I am so disappointed, I am taking a 6 week attention class with my puppy, It is so not what I expected. I did learn a few good ideas with the clicker, but this chick, just reads all her material from a sheet of paper, well heck, I can stay home and do that!! I had to ask if she could demonstrate some things to us.. WE hardly ever break out and work, and what better place to try to do a few things than class!!! 
I wish we had a better class where I am going...
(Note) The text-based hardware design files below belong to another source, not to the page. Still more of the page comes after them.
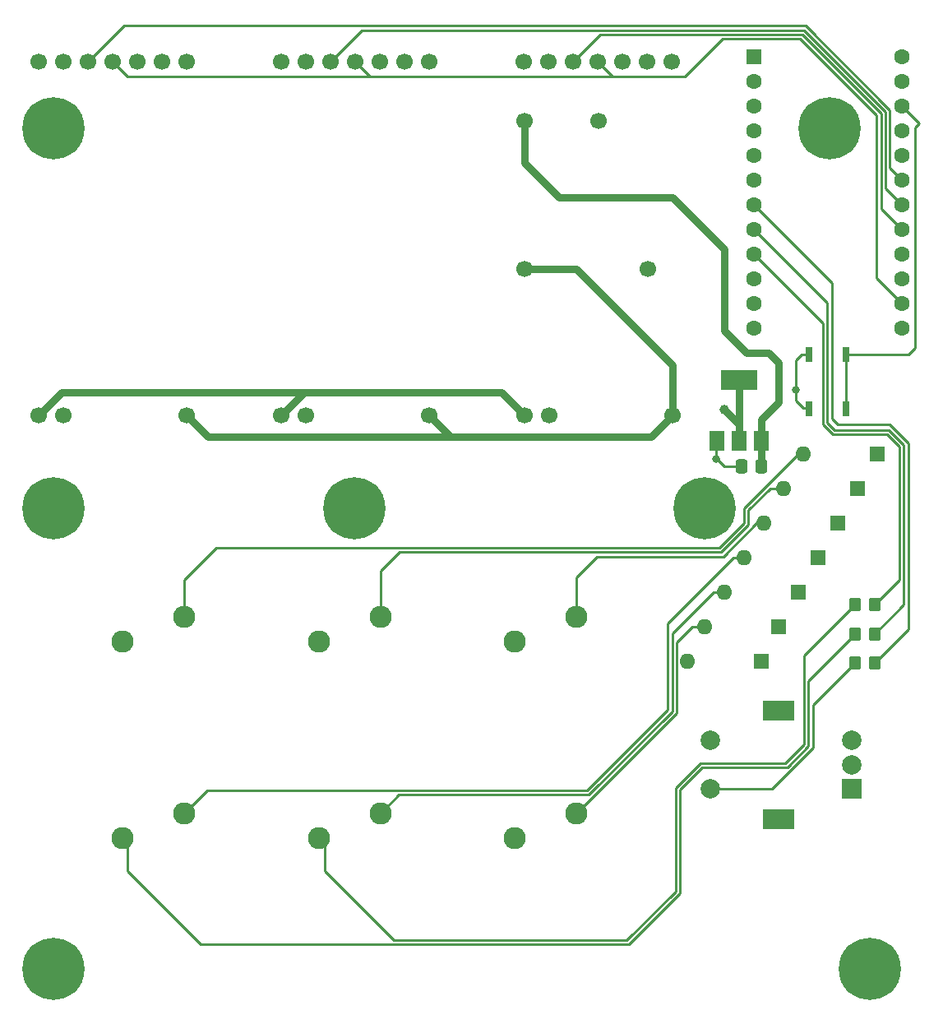
<source format=gtl>
G04 #@! TF.GenerationSoftware,KiCad,Pcbnew,7.0.1*
G04 #@! TF.CreationDate,2023-04-24T18:26:10+10:00*
G04 #@! TF.ProjectId,phi,7068692e-6b69-4636-9164-5f7063625858,rev?*
G04 #@! TF.SameCoordinates,Original*
G04 #@! TF.FileFunction,Copper,L1,Top*
G04 #@! TF.FilePolarity,Positive*
%FSLAX46Y46*%
G04 Gerber Fmt 4.6, Leading zero omitted, Abs format (unit mm)*
G04 Created by KiCad (PCBNEW 7.0.1) date 2023-04-24 18:26:10*
%MOMM*%
%LPD*%
G01*
G04 APERTURE LIST*
G04 Aperture macros list*
%AMRoundRect*
0 Rectangle with rounded corners*
0 $1 Rounding radius*
0 $2 $3 $4 $5 $6 $7 $8 $9 X,Y pos of 4 corners*
0 Add a 4 corners polygon primitive as box body*
4,1,4,$2,$3,$4,$5,$6,$7,$8,$9,$2,$3,0*
0 Add four circle primitives for the rounded corners*
1,1,$1+$1,$2,$3*
1,1,$1+$1,$4,$5*
1,1,$1+$1,$6,$7*
1,1,$1+$1,$8,$9*
0 Add four rect primitives between the rounded corners*
20,1,$1+$1,$2,$3,$4,$5,0*
20,1,$1+$1,$4,$5,$6,$7,0*
20,1,$1+$1,$6,$7,$8,$9,0*
20,1,$1+$1,$8,$9,$2,$3,0*%
G04 Aperture macros list end*
G04 #@! TA.AperFunction,ComponentPad*
%ADD10C,1.700000*%
G04 #@! TD*
G04 #@! TA.AperFunction,ComponentPad*
%ADD11C,2.286000*%
G04 #@! TD*
G04 #@! TA.AperFunction,ComponentPad*
%ADD12R,1.600000X1.600000*%
G04 #@! TD*
G04 #@! TA.AperFunction,ComponentPad*
%ADD13O,1.600000X1.600000*%
G04 #@! TD*
G04 #@! TA.AperFunction,SMDPad,CuDef*
%ADD14RoundRect,0.250000X0.350000X0.450000X-0.350000X0.450000X-0.350000X-0.450000X0.350000X-0.450000X0*%
G04 #@! TD*
G04 #@! TA.AperFunction,SMDPad,CuDef*
%ADD15R,1.500000X2.000000*%
G04 #@! TD*
G04 #@! TA.AperFunction,SMDPad,CuDef*
%ADD16R,3.800000X2.000000*%
G04 #@! TD*
G04 #@! TA.AperFunction,ComponentPad*
%ADD17C,0.800000*%
G04 #@! TD*
G04 #@! TA.AperFunction,ComponentPad*
%ADD18C,6.400000*%
G04 #@! TD*
G04 #@! TA.AperFunction,SMDPad,CuDef*
%ADD19RoundRect,0.250000X0.337500X0.475000X-0.337500X0.475000X-0.337500X-0.475000X0.337500X-0.475000X0*%
G04 #@! TD*
G04 #@! TA.AperFunction,SMDPad,CuDef*
%ADD20R,0.762000X1.524000*%
G04 #@! TD*
G04 #@! TA.AperFunction,SMDPad,CuDef*
%ADD21RoundRect,0.250000X-0.350000X-0.450000X0.350000X-0.450000X0.350000X0.450000X-0.350000X0.450000X0*%
G04 #@! TD*
G04 #@! TA.AperFunction,ComponentPad*
%ADD22R,2.000000X2.000000*%
G04 #@! TD*
G04 #@! TA.AperFunction,ComponentPad*
%ADD23C,2.000000*%
G04 #@! TD*
G04 #@! TA.AperFunction,ComponentPad*
%ADD24R,3.200000X2.000000*%
G04 #@! TD*
G04 #@! TA.AperFunction,ComponentPad*
%ADD25C,1.600000*%
G04 #@! TD*
G04 #@! TA.AperFunction,ViaPad*
%ADD26C,1.000000*%
G04 #@! TD*
G04 #@! TA.AperFunction,ViaPad*
%ADD27C,0.800000*%
G04 #@! TD*
G04 #@! TA.AperFunction,Conductor*
%ADD28C,0.750000*%
G04 #@! TD*
G04 #@! TA.AperFunction,Conductor*
%ADD29C,0.250000*%
G04 #@! TD*
G04 APERTURE END LIST*
D10*
X100100000Y-68200000D03*
X87400000Y-68200000D03*
X84860000Y-68200000D03*
X100080000Y-31800000D03*
X97540000Y-31800000D03*
X95000000Y-31800000D03*
X92460000Y-31800000D03*
X89920000Y-31800000D03*
X87380000Y-31800000D03*
X84840000Y-31800000D03*
D11*
X95073000Y-109165000D03*
X88723000Y-111705000D03*
D12*
X134309000Y-93511000D03*
D13*
X126689000Y-93511000D03*
D14*
X145977000Y-90729000D03*
X143977000Y-90729000D03*
D10*
X125130000Y-68200000D03*
X112430000Y-68200000D03*
X109890000Y-68200000D03*
X125110000Y-31800000D03*
X122570000Y-31800000D03*
X120030000Y-31800000D03*
X117490000Y-31800000D03*
X114950000Y-31800000D03*
X112410000Y-31800000D03*
X109870000Y-31800000D03*
D14*
X145977000Y-87681000D03*
X143977000Y-87681000D03*
D12*
X144215000Y-75743000D03*
D13*
X136595000Y-75743000D03*
D15*
X129723000Y-70867000D03*
X132023000Y-70867000D03*
D16*
X132023000Y-64567000D03*
D15*
X134323000Y-70867000D03*
D17*
X126067000Y-77775000D03*
X126769944Y-76077944D03*
X126769944Y-79472056D03*
X128467000Y-75375000D03*
D18*
X128467000Y-77775000D03*
D17*
X128467000Y-80175000D03*
X130164056Y-76077944D03*
X130164056Y-79472056D03*
X130867000Y-77775000D03*
X138940056Y-38659000D03*
X139643000Y-36961944D03*
X139643000Y-40356056D03*
X141340056Y-36259000D03*
D18*
X141340056Y-38659000D03*
D17*
X141340056Y-41059000D03*
X143037112Y-36961944D03*
X143037112Y-40356056D03*
X143740056Y-38659000D03*
D10*
X75140000Y-68200000D03*
X62440000Y-68200000D03*
X59900000Y-68200000D03*
X75120000Y-31800000D03*
X72580000Y-31800000D03*
X70040000Y-31800000D03*
X67500000Y-31800000D03*
X64960000Y-31800000D03*
X62420000Y-31800000D03*
X59880000Y-31800000D03*
D17*
X143085000Y-125155000D03*
X143787944Y-123457944D03*
X143787944Y-126852056D03*
X145485000Y-122755000D03*
D18*
X145485000Y-125155000D03*
D17*
X145485000Y-127555000D03*
X147182056Y-123457944D03*
X147182056Y-126852056D03*
X147885000Y-125155000D03*
D19*
X134330500Y-73457000D03*
X132255500Y-73457000D03*
D17*
X59011000Y-38659000D03*
X59713944Y-36961944D03*
X59713944Y-40356056D03*
X61411000Y-36259000D03*
D18*
X61411000Y-38659000D03*
D17*
X61411000Y-41059000D03*
X63108056Y-36961944D03*
X63108056Y-40356056D03*
X63811000Y-38659000D03*
D11*
X74859000Y-109165000D03*
X68509000Y-111705000D03*
X74873000Y-88965000D03*
X68523000Y-91505000D03*
D12*
X142183000Y-79299000D03*
D13*
X134563000Y-79299000D03*
D20*
X143046000Y-61943000D03*
X139236000Y-61943000D03*
X143046000Y-67531000D03*
X139236000Y-67531000D03*
D12*
X146247000Y-72187000D03*
D13*
X138627000Y-72187000D03*
D17*
X59011000Y-125155000D03*
X59713944Y-123457944D03*
X59713944Y-126852056D03*
X61411000Y-122755000D03*
D18*
X61411000Y-125155000D03*
D17*
X61411000Y-127555000D03*
X63108056Y-123457944D03*
X63108056Y-126852056D03*
X63811000Y-125155000D03*
X89999000Y-77775000D03*
X90701944Y-76077944D03*
X90701944Y-79472056D03*
X92399000Y-75375000D03*
D18*
X92399000Y-77775000D03*
D17*
X92399000Y-80175000D03*
X94096056Y-76077944D03*
X94096056Y-79472056D03*
X94799000Y-77775000D03*
D12*
X136087000Y-89955000D03*
D13*
X128467000Y-89955000D03*
D11*
X95073000Y-88965000D03*
X88723000Y-91505000D03*
D17*
X59011000Y-77775000D03*
X59713944Y-76077944D03*
X59713944Y-79472056D03*
X61411000Y-75375000D03*
D18*
X61411000Y-77775000D03*
D17*
X61411000Y-80175000D03*
X63108056Y-76077944D03*
X63108056Y-79472056D03*
X63811000Y-77775000D03*
D11*
X115273000Y-109165000D03*
X108923000Y-111705000D03*
D21*
X143977000Y-93679000D03*
X145977000Y-93679000D03*
D11*
X115273000Y-88965000D03*
X108923000Y-91505000D03*
D12*
X138119000Y-86399000D03*
D13*
X130499000Y-86399000D03*
D12*
X140151000Y-82855000D03*
D13*
X132531000Y-82855000D03*
D22*
X143591000Y-106691000D03*
D23*
X143591000Y-101691000D03*
X143591000Y-104191000D03*
D24*
X136091000Y-109791000D03*
X136091000Y-98591000D03*
D23*
X129091000Y-101691000D03*
X129091000Y-106691000D03*
D12*
X133547000Y-31293000D03*
D25*
X133547000Y-33833000D03*
X133547000Y-36373000D03*
X133547000Y-38913000D03*
X133547000Y-41453000D03*
X133547000Y-43993000D03*
X133547000Y-46533000D03*
X133547000Y-49073000D03*
X133547000Y-51613000D03*
X133547000Y-54153000D03*
X133547000Y-56693000D03*
X133547000Y-59233000D03*
X148787000Y-59233000D03*
X148787000Y-56693000D03*
X148787000Y-54153000D03*
X148787000Y-51613000D03*
X148787000Y-49073000D03*
X148787000Y-46533000D03*
X148787000Y-43993000D03*
X148787000Y-41453000D03*
X148787000Y-38913000D03*
X148787000Y-36373000D03*
X148787000Y-33833000D03*
X148787000Y-31293000D03*
D10*
X109925000Y-37897000D03*
X117545000Y-37897000D03*
X109925000Y-53137000D03*
X122625000Y-53137000D03*
D26*
X130499000Y-67615000D03*
D27*
X129641000Y-72737000D03*
X137865000Y-65583000D03*
D28*
X87223000Y-65837000D02*
X62263000Y-65837000D01*
X132023000Y-67717000D02*
X132023000Y-64567000D01*
X131871000Y-68987000D02*
X130499000Y-67615000D01*
X107527000Y-65837000D02*
X87223000Y-65837000D01*
X87223000Y-65837000D02*
X84860000Y-68200000D01*
X132023000Y-70867000D02*
X132023000Y-68987000D01*
X109890000Y-68200000D02*
X107527000Y-65837000D01*
X62263000Y-65837000D02*
X59900000Y-68200000D01*
X132023000Y-68987000D02*
X132023000Y-67717000D01*
D29*
X137865000Y-65583000D02*
X137865000Y-66726000D01*
X129641000Y-72737000D02*
X129641000Y-70949000D01*
X129737000Y-72695000D02*
X130499000Y-73457000D01*
X138627000Y-67488000D02*
X139193000Y-67488000D01*
X138435000Y-61943000D02*
X139236000Y-61943000D01*
X129641000Y-72737000D02*
X129723000Y-72681000D01*
X130499000Y-73457000D02*
X132255500Y-73457000D01*
X139193000Y-67488000D02*
X139236000Y-67531000D01*
X129641000Y-70949000D02*
X129723000Y-70867000D01*
X137865000Y-62513000D02*
X138435000Y-61943000D01*
X137865000Y-66726000D02*
X138627000Y-67488000D01*
X129723000Y-72681000D02*
X129737000Y-72695000D01*
X137865000Y-65583000D02*
X137865000Y-62513000D01*
D28*
X136087000Y-66853000D02*
X134323000Y-68617000D01*
X134323000Y-70867000D02*
X134323000Y-72804500D01*
X109925000Y-42215000D02*
X113481000Y-45771000D01*
X113481000Y-45771000D02*
X125165000Y-45771000D01*
X134323000Y-68617000D02*
X134323000Y-70867000D01*
X136087000Y-62789000D02*
X136087000Y-66853000D01*
X109925000Y-37897000D02*
X109925000Y-42215000D01*
X135071000Y-61773000D02*
X136087000Y-62789000D01*
X130499000Y-59487000D02*
X132785000Y-61773000D01*
X132785000Y-61773000D02*
X135071000Y-61773000D01*
X125165000Y-45771000D02*
X130499000Y-51105000D01*
X130499000Y-51105000D02*
X130499000Y-59487000D01*
D29*
X78175000Y-81839000D02*
X74873000Y-85141000D01*
X129991000Y-81839000D02*
X78175000Y-81839000D01*
X132531000Y-77775000D02*
X132531000Y-79299000D01*
X132531000Y-79299000D02*
X129991000Y-81839000D01*
X138119000Y-72187000D02*
X132531000Y-77775000D01*
X74873000Y-85141000D02*
X74873000Y-88965000D01*
X138627000Y-72187000D02*
X138119000Y-72187000D01*
X130177396Y-82289000D02*
X97029000Y-82289000D01*
X135199396Y-75743000D02*
X132981000Y-77961396D01*
X132981000Y-79485396D02*
X130177396Y-82289000D01*
X132981000Y-77961396D02*
X132981000Y-79485396D01*
X136595000Y-75743000D02*
X135199396Y-75743000D01*
X97029000Y-82289000D02*
X95073000Y-84245000D01*
X95073000Y-84245000D02*
X95073000Y-88965000D01*
X134563000Y-79299000D02*
X133803792Y-79299000D01*
X115273000Y-84873000D02*
X115273000Y-88965000D01*
X130363792Y-82739000D02*
X117407000Y-82739000D01*
X117407000Y-82739000D02*
X115273000Y-84873000D01*
X133803792Y-79299000D02*
X130363792Y-82739000D01*
X124657000Y-98488604D02*
X116342604Y-106803000D01*
X77221000Y-106803000D02*
X74859000Y-109165000D01*
X116342604Y-106803000D02*
X77221000Y-106803000D01*
X124657000Y-89597630D02*
X124657000Y-98488604D01*
X132531000Y-82855000D02*
X131399630Y-82855000D01*
X131399630Y-82855000D02*
X124657000Y-89597630D01*
X125114000Y-90652630D02*
X125114000Y-98668000D01*
X116529000Y-107253000D02*
X96985000Y-107253000D01*
X125114000Y-98668000D02*
X116529000Y-107253000D01*
X129367630Y-86399000D02*
X125114000Y-90652630D01*
X129367630Y-86399000D02*
X130499000Y-86399000D01*
X96985000Y-107253000D02*
X95073000Y-109165000D01*
X125564000Y-91614000D02*
X125564000Y-98874000D01*
X125564000Y-98874000D02*
X115273000Y-109165000D01*
X128467000Y-89955000D02*
X127223000Y-89955000D01*
X127223000Y-89955000D02*
X125564000Y-91614000D01*
D28*
X115259000Y-53137000D02*
X125130000Y-63008000D01*
X77349000Y-70409000D02*
X75140000Y-68200000D01*
X122921000Y-70409000D02*
X102309000Y-70409000D01*
X125130000Y-68200000D02*
X122921000Y-70409000D01*
X109925000Y-53137000D02*
X115259000Y-53137000D01*
X125130000Y-63008000D02*
X125130000Y-68200000D01*
X102309000Y-70409000D02*
X77349000Y-70409000D01*
X102309000Y-70409000D02*
X100100000Y-68200000D01*
D29*
X146182802Y-37324802D02*
X146182802Y-54088802D01*
X93985000Y-33325000D02*
X94177000Y-33325000D01*
X119015000Y-33325000D02*
X119069000Y-33325000D01*
X138315000Y-29457000D02*
X146182802Y-37324802D01*
X119069000Y-33325000D02*
X126435000Y-33325000D01*
X126435000Y-33325000D02*
X130303000Y-29457000D01*
X117490000Y-31800000D02*
X119015000Y-33325000D01*
X92460000Y-31800000D02*
X93985000Y-33325000D01*
X119069000Y-33325000D02*
X94177000Y-33325000D01*
X146182802Y-54088802D02*
X148787000Y-56693000D01*
X94177000Y-33325000D02*
X69025000Y-33325000D01*
X130303000Y-29457000D02*
X138315000Y-29457000D01*
X69025000Y-33325000D02*
X67500000Y-31800000D01*
X68653000Y-28107000D02*
X138874188Y-28107000D01*
X147532802Y-36765614D02*
X147532802Y-42738802D01*
X147532802Y-42738802D02*
X148787000Y-43993000D01*
X64960000Y-31800000D02*
X68653000Y-28107000D01*
X138874188Y-28107000D02*
X147532802Y-36765614D01*
X93163000Y-28557000D02*
X138687792Y-28557000D01*
X138687792Y-28557000D02*
X147082802Y-36952010D01*
X147082802Y-44828802D02*
X148787000Y-46533000D01*
X147082802Y-36952010D02*
X147082802Y-44828802D01*
X89920000Y-31800000D02*
X93163000Y-28557000D01*
X114950000Y-31800000D02*
X117743000Y-29007000D01*
X146632802Y-46918802D02*
X148787000Y-49073000D01*
X117743000Y-29007000D02*
X138501396Y-29007000D01*
X146632802Y-37138406D02*
X146632802Y-46918802D01*
X138501396Y-29007000D02*
X146632802Y-37138406D01*
X147449396Y-69705000D02*
X141861396Y-69705000D01*
X141109000Y-56635000D02*
X133547000Y-49073000D01*
X148983000Y-87723000D02*
X148983000Y-71238604D01*
X141109000Y-68952604D02*
X141109000Y-56635000D01*
X148983000Y-71238604D02*
X147449396Y-69705000D01*
X145977000Y-90729000D02*
X148983000Y-87723000D01*
X141861396Y-69705000D02*
X141109000Y-68952604D01*
X145977000Y-87681000D02*
X148533000Y-85125000D01*
X148533000Y-71425000D02*
X147263000Y-70155000D01*
X148533000Y-85125000D02*
X148533000Y-71425000D01*
X147263000Y-70155000D02*
X141675000Y-70155000D01*
X140659000Y-58725000D02*
X133547000Y-51613000D01*
X140659000Y-69139000D02*
X140659000Y-58725000D01*
X141675000Y-70155000D02*
X140659000Y-69139000D01*
X141559000Y-68515000D02*
X141559000Y-54545000D01*
X149433000Y-90223000D02*
X149433000Y-71052208D01*
X142183000Y-69139000D02*
X141559000Y-68515000D01*
X149433000Y-71052208D02*
X147519792Y-69139000D01*
X147519792Y-69139000D02*
X142183000Y-69139000D01*
X141559000Y-54545000D02*
X133547000Y-46533000D01*
X145977000Y-93679000D02*
X149433000Y-90223000D01*
X143046000Y-67531000D02*
X143046000Y-61943000D01*
X149435000Y-61943000D02*
X143046000Y-61943000D01*
X150565000Y-38151000D02*
X150141000Y-38575000D01*
X148787000Y-36373000D02*
X150565000Y-38151000D01*
X150141000Y-38575000D02*
X150141000Y-61237000D01*
X150141000Y-61237000D02*
X149435000Y-61943000D01*
X120637000Y-122689000D02*
X76593000Y-122689000D01*
X125927000Y-106731000D02*
X125927000Y-117399000D01*
X76593000Y-122689000D02*
X69031000Y-115127000D01*
X128213000Y-104445000D02*
X125927000Y-106731000D01*
X143977000Y-90729000D02*
X139135000Y-95571000D01*
X68509000Y-111811000D02*
X69031000Y-112333000D01*
X69031000Y-115127000D02*
X69031000Y-112227000D01*
X139135000Y-102284604D02*
X136974604Y-104445000D01*
X125927000Y-117399000D02*
X120637000Y-122689000D01*
X69031000Y-112227000D02*
X68509000Y-111705000D01*
X136974604Y-104445000D02*
X128213000Y-104445000D01*
X139135000Y-95571000D02*
X139135000Y-102284604D01*
X138685000Y-92973000D02*
X143977000Y-87681000D01*
X125477000Y-106544604D02*
X128026604Y-103995000D01*
X96463000Y-122239000D02*
X120450604Y-122239000D01*
X138685000Y-102098208D02*
X138685000Y-92973000D01*
X89351000Y-112333000D02*
X89351000Y-115127000D01*
X128026604Y-103995000D02*
X136788208Y-103995000D01*
X88723000Y-111705000D02*
X89351000Y-112333000D01*
X125477000Y-117212604D02*
X125477000Y-106544604D01*
X120450604Y-122239000D02*
X125477000Y-117212604D01*
X89351000Y-115127000D02*
X96463000Y-122239000D01*
X136788208Y-103995000D02*
X138685000Y-102098208D01*
X135365000Y-106691000D02*
X139643000Y-102413000D01*
X139643000Y-98013000D02*
X139643000Y-102413000D01*
X143977000Y-93679000D02*
X139643000Y-98013000D01*
X129091000Y-106691000D02*
X135365000Y-106691000D01*
M02*

</source>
Do you know of videos or cd;s that are helpful or how to build up the attention focus work... 
Thanks


----------



## K9-Design (Jan 18, 2009)

Terri Arnold's books have chapters upon chapters of teaching attention.
I just started reading them and am through the first book.
Would suggest it!


----------



## spruce (Mar 13, 2008)

I'm so sorry ya got a bad class...I had a very uninspiring trainer for our lst class-but not that bad!!


----------



## AmberSunrise (Apr 1, 2009)

I;m sorry to hear your class is so bad - can you get a refund or even take the class again with a different instructor?

Two sites that have an emphasis on positive training techniques and have training books and CDs available are

www.cleanrun.com
www.dogwise.com

These sites cover how dogs learn, focus, attention, training books, how to play, how to train your dog to love his crate etc.
Good luck.


----------



## FlyingQuizini (Oct 24, 2006)

Janince Gunn just released a set of DVDs for competition obedience training. One is specifically puppy foundation stuff.


----------